Steven L. Mendelsohn, a rheumatologist based in Charlotte, North Carolina, has agreed to pay $549,554.26 to settle allegations that he submitted false claims to Medicare for arthritis drugs not approved by the Food and Drug Administration (FDA) for use in the United States. The announcement was made by U.S. Attorney Russ Ferguson.
The case centers on actions taken in 2019 when Dr. Mendelsohn allegedly sought Medicare reimbursement for immunosuppressive drugs administered intravenously to patients with rheumatoid arthritis. According to federal authorities, these drugs were purchased from sources not licensed or authorized as drug distributors and were intended for foreign markets rather than being FDA-approved for distribution in the U.S.
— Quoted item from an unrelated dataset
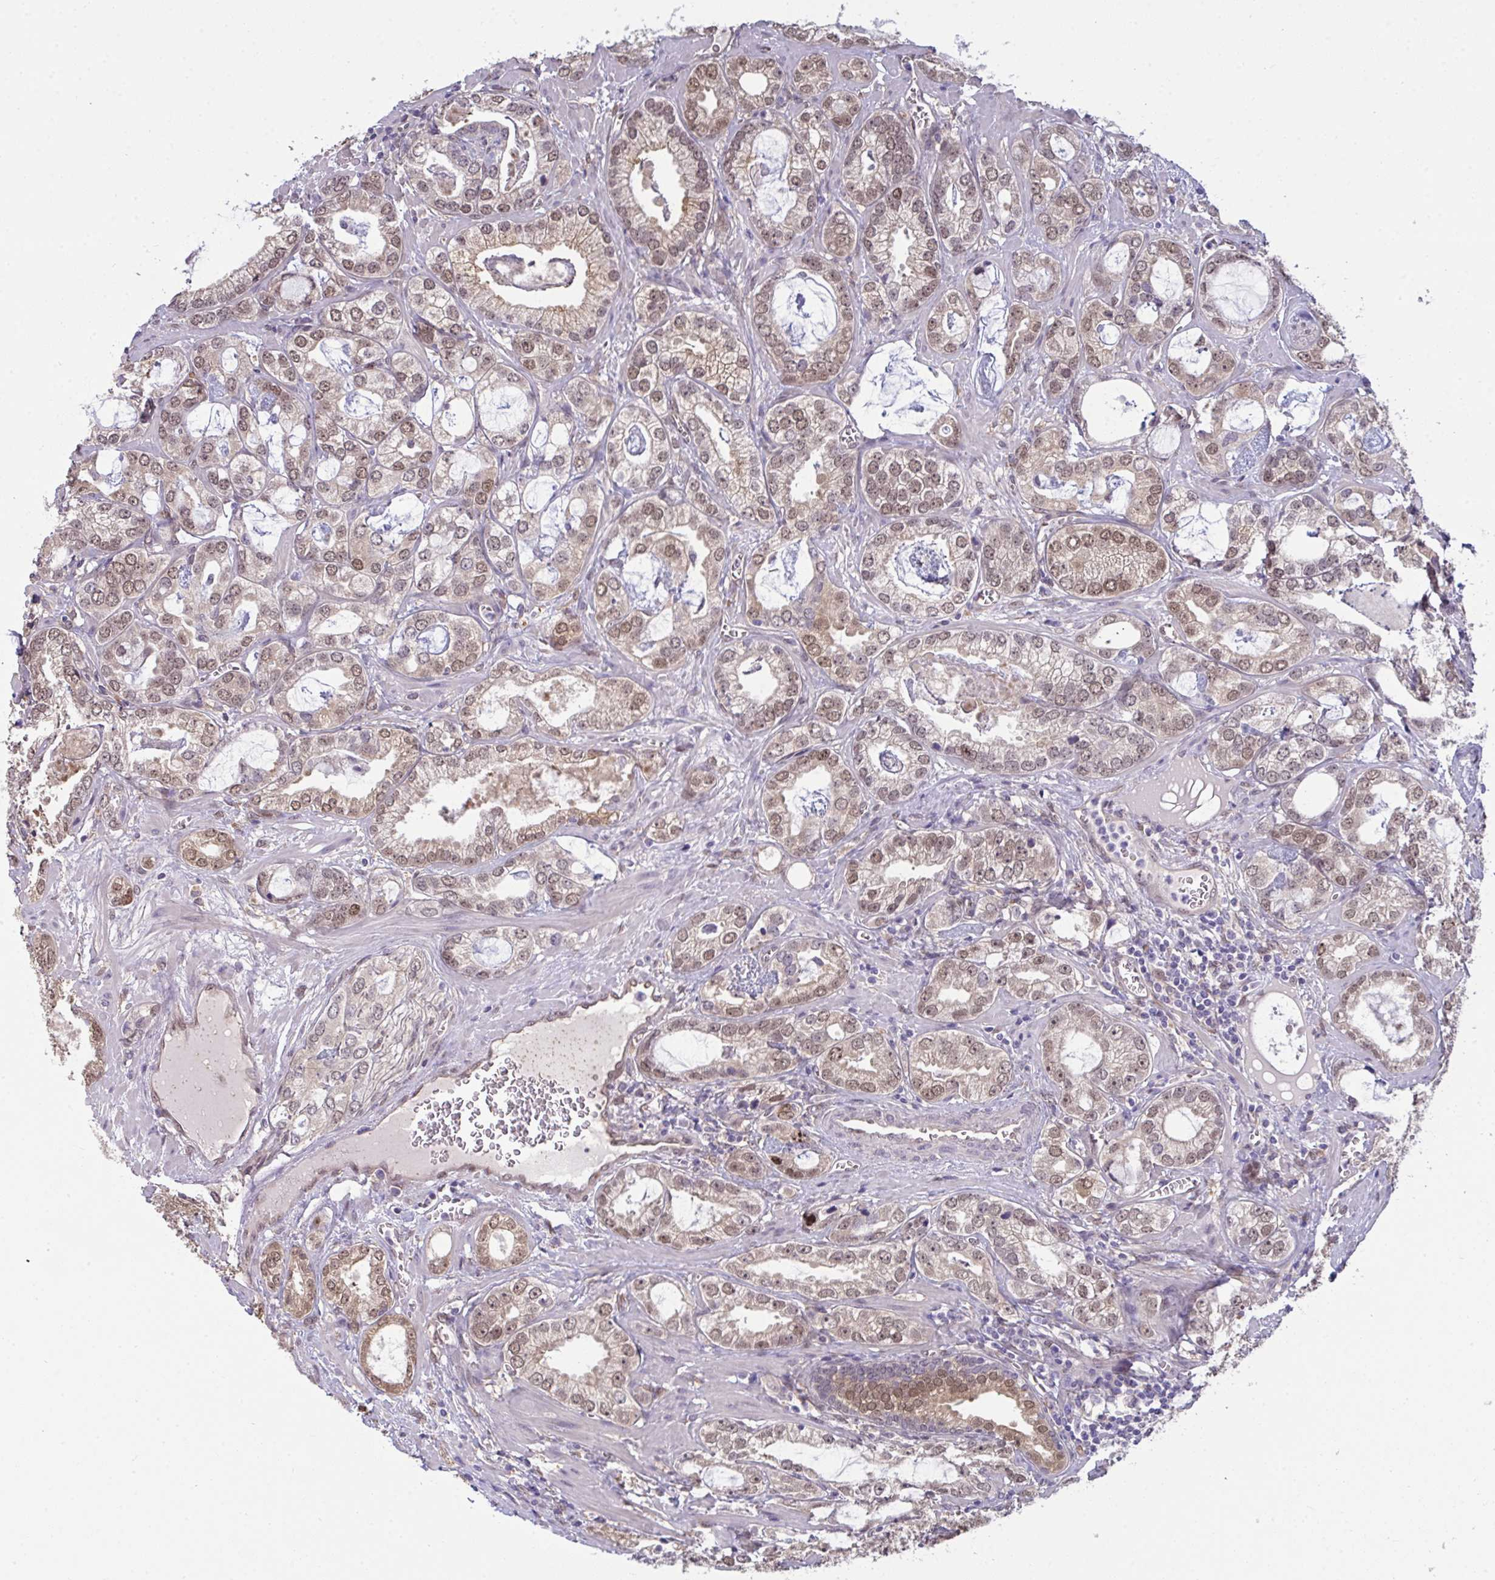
{"staining": {"intensity": "moderate", "quantity": ">75%", "location": "cytoplasmic/membranous,nuclear"}, "tissue": "prostate cancer", "cell_type": "Tumor cells", "image_type": "cancer", "snomed": [{"axis": "morphology", "description": "Adenocarcinoma, Medium grade"}, {"axis": "topography", "description": "Prostate"}], "caption": "Moderate cytoplasmic/membranous and nuclear staining for a protein is seen in approximately >75% of tumor cells of prostate medium-grade adenocarcinoma using immunohistochemistry (IHC).", "gene": "SETD7", "patient": {"sex": "male", "age": 57}}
U.S. Attorney Russ Ferguson stated, “When patients receive intravenous drugs, they have no insight into what is being put inside their bodies. The FDA plays an important role in ensuring only safe and proper pharmaceuticals are used,” adding, “Dr. Mendelsohn sidestepped that oversight to buy cheaper drugs abroad yet receive full reimbursement from Medicare at the expense of the American taxpayer. This settlement holds him accountable and ensures that Medicare funds are only used for FDA-approved drugs.”
Kelly Blackmon, Special Agent in Charge at the Department of Health and Human Services Office of Inspector General (HHS-OIG), commented on the legal obligations of healthcare professionals: “Health care professionals are legally obligated to uphold the integrity of the Medicare program,” she said. “Protecting the safety of Medicare patients is essential, and HHS-OIG is committed to ensuring taxpayer dollars are not spent on unapproved or unauthorized treatments that put patients at risk.”
Acting Special Agent in Charge Juan Berrios from the FDA Office of Criminal Investigations Miami Field Office highlighted regulatory protections: “The FDA’s comprehensive regulatory framework is designed to ensure the safety, efficacy, and quality of drugs distributed to American consumers,” he said. “We commend the efforts of the Department of Justice to protect public health and hold accountable those who place profits over patient safety.”
Assistant U.S. Attorney Holly H. Snow led this civil enforcement action with support from both HHS-OIG and FDA criminal investigators.
Officials emphasized that these claims remain allegations only; there has been no determination of liability.